The Israeli-Palestinian conflict is not always a zero-sum game. Sometimes both sides win, and this is one of those times. It must be admitted that this is a somewhat counterintuitive idea, especially since most observers of the peace process seem to think that the breakdown in negotiations between the two parties is an unmitigated disaster for all involved.
In fact, it is a disaster only for the Obama administration, and both Israeli Prime Minister Benjamin Netanyahu and Palestinian Authority President Mahmud Abbas have the right to claim something like a victory.
The reason for this is a simple one: It is in the interests of both these leaders to preserve the status quo. Therefore the Obama administration’s insistence on renewing negotiations was a threat. That threat, for the moment, has been alleviated. Indeed, over the last several months, the entire negotiating process amounted to little more than pantomime, with both sides making the necessary gestures at progress while supplying the necessary obstacles to ensure that progress would not actually happen.
It is tempting to see this as a corrupt and debased way of dealing with a serious situation. Yet both sides have very good ideological and political reasons for adopting it. Netanyahu’s political reasons are clear.
In order to make concessions to the Palestinians, he would have to place his governing coalition — and, possibly, his entire political future — at risk. He would have to do so, moreover, to reach an agreement with an enemy he does not trust, which has already shown a willingness to abandon negotiations in favor of terrorist violence.
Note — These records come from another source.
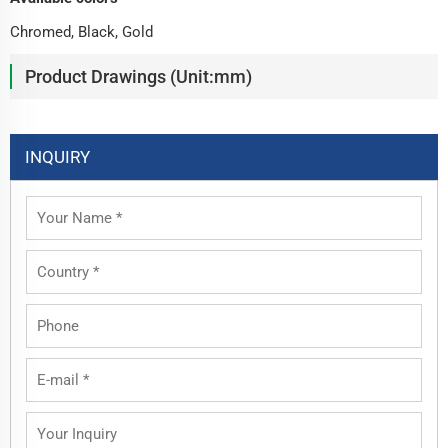
Chromed, Black, Gold
Product Drawings (Unit:mm)
INQUIRY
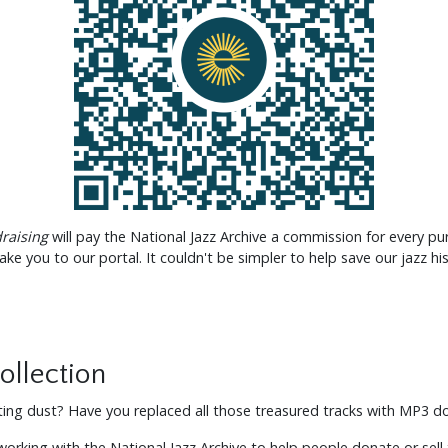
raising
will pay the National Jazz Archive a commission for every pu
ake you to our portal. It couldn't be simpler to help save our jazz his
ollection
cting dust? Have you replaced all those treasured tracks with MP3 
rking with the National Jazz Archive to help people donate or sell t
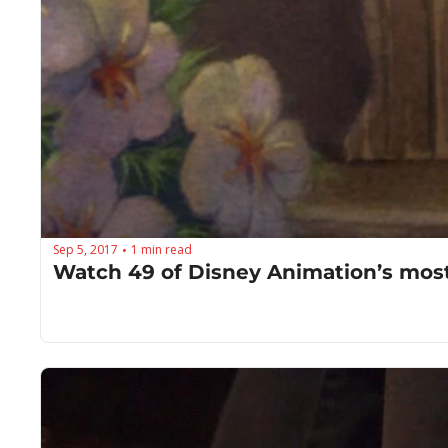
Sep 5, 2017
1 min read
•
Watch 49 of Disney Animation’s most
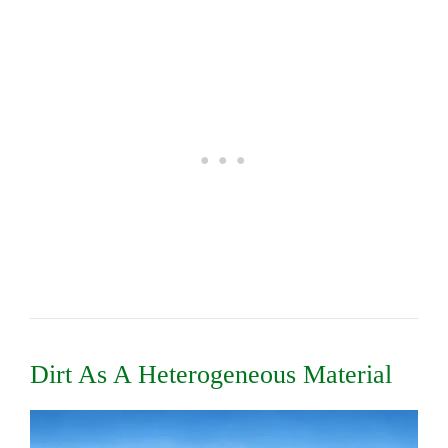
Dirt As A Heterogeneous Material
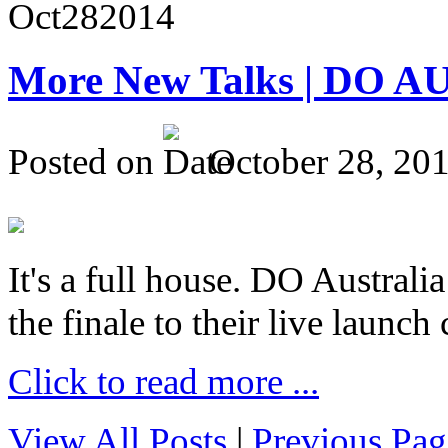
Oct
28
2014
More New Talks | DO A
Posted on
October 28, 20
It's a full house. DO Australia
the finale to their live launc
Click to read more ...
View All Posts
|
Previous Pag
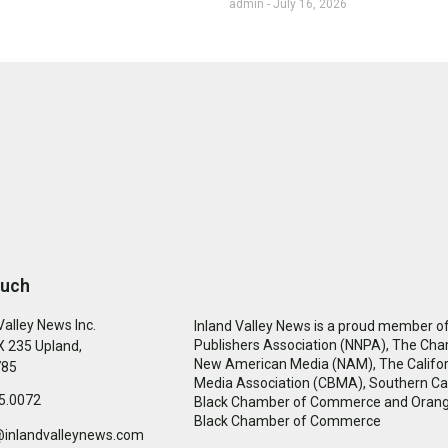
admin
July 16, 2026
ouch
Valley News Inc.
Inland Valley News is a proud member of
Publishers Association (NNPA), The Cha
 235 Upland,
New American Media (NAM), The Califor
785
Media Association (CBMA), Southern Cal
5.0072
Black Chamber of Commerce and Oran
Black Chamber of Commerce
@inlandvalleynews.com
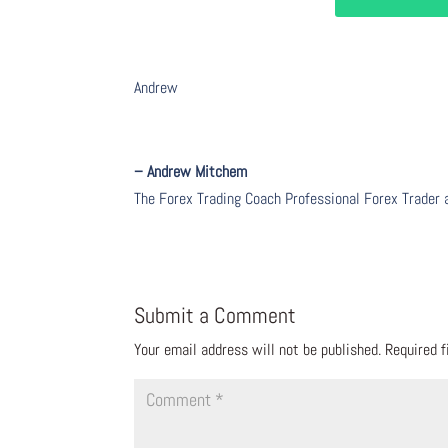
Andrew
– Andrew Mitchem
The Forex Trading Coach Professional Forex Trader
Submit a Comment
Your email address will not be published.
Required 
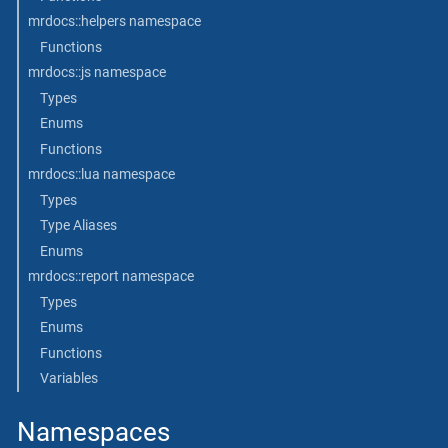
mrdocs::helpers namespace
Functions
mrdocs::js namespace
Types
Enums
Functions
mrdocs::lua namespace
Types
Type Aliases
Enums
mrdocs::report namespace
Types
Enums
Functions
Variables
Namespaces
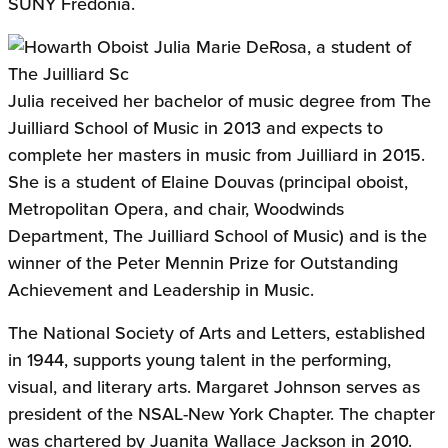
SUNY Fredonia.
Julia received her bachelor of music degree from The
Juilliard School of Music in 2013 and expects to
complete her masters in music from Juilliard in 2015.
She is a student of Elaine Douvas (principal oboist,
Metropolitan Opera, and chair, Woodwinds
Department, The Juilliard School of Music) and is the
winner of the Peter Mennin Prize for Outstanding
Achievement and Leadership in Music.
The National Society of Arts and Letters, established
in 1944, supports young talent in the performing,
visual, and literary arts. Margaret Johnson serves as
president of the NSAL-New York Chapter. The chapter
was chartered by Juanita Wallace Jackson in 2010.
Netanyahu’s position is no better ideologically. While he has stated publicly that he would accept a Palestinian state with limited sovereignty, it is clear that the prime minister is unenthusiastic. For most of his political career, he has seen peace with the Palestinians — certainly with Fatah — as highly unlikely, if not impossible. The Palestinians’ refusal thus far to recognize Israel as a Jewish state can only harden that view. For Netanyahu, there is little point in destabilizing both his government and the current security situation by entering into serious negotiations.
Abbas has a less obvious — if in some ways more perilous — dilemma. His most dangerous enemy at present is not the Israelis (who, along with the United States, are propping him up with arms and money), but the Hamas regime in Gaza, which represents a serious popular threat to Fatah rule.
In order to reach an agreement with Israel, Abbas would have to make highly unpopular concessions on issues such as refugees and borders, likely destroying whatever remains of his legitimacy and opening the door to a Hamas takeover. Even if Abbas managed to survive, such a threat could expose the Palestinians to civil war. And to prevail in a showdown, Abbas would have to rely on American and Israeli aid, further solidifying his image as a puppet.
What’s more, it is not at all clear that some of Abbas’ misgivings are any less ideological than Netanyahu’s. Though Fatah has been politically rehabilitated as the preferable alternative to Hamas’s violent and theocratic ideology, it remains a resolutely anti-Zionist organization. Abbas makes a show of pragmatism for peace with Israel, but his sincerity remains very much in question. Case in point: his rejection of the very idea of recognizing Israel as a Jewish state.
Most importantly, the current situation remains in stasis because there is precious little to motivate either side to change it. The truth is that the status quo is not, at the moment, a bad one. The West Bank is experiencing impressive economic growth, and the Israeli economy remains surprisingly stable despite global financial upheaval. Violence is at a minimum, security services are cooperating, and both sides have a common enemy in Hamas.
Something like peace, in other words, is taking shape in Israel and the West Bank, though neither side may be willing to call it that. It is now quite possible that drastic moves toward a formal agreement would cause more violence than they would prevent.
That said, there are long-term pressures on both parties that will not go away. For Israel, there are the settlements, and the looming demographic problem they represent. For the Palestinians, there is the powder keg of Islamic radicalism and the refugee issue.
Sooner or later, domestic pressure will begin to build on both Netanyahu and Abbas to deal with these problems. Abbas’ recent moves toward requesting international recognition of a Palestinian state may be one such reaction. Nonetheless, at the moment, both men seem to believe that the status quo is the best they can make of a bad situation. As a result, both have struggled, in a quiet but stubborn manner, to preserve it.
Despite the best efforts of a president desperate for a breakthrough and seemingly indifferent to the possible consequences, they appear to have emerged victorious.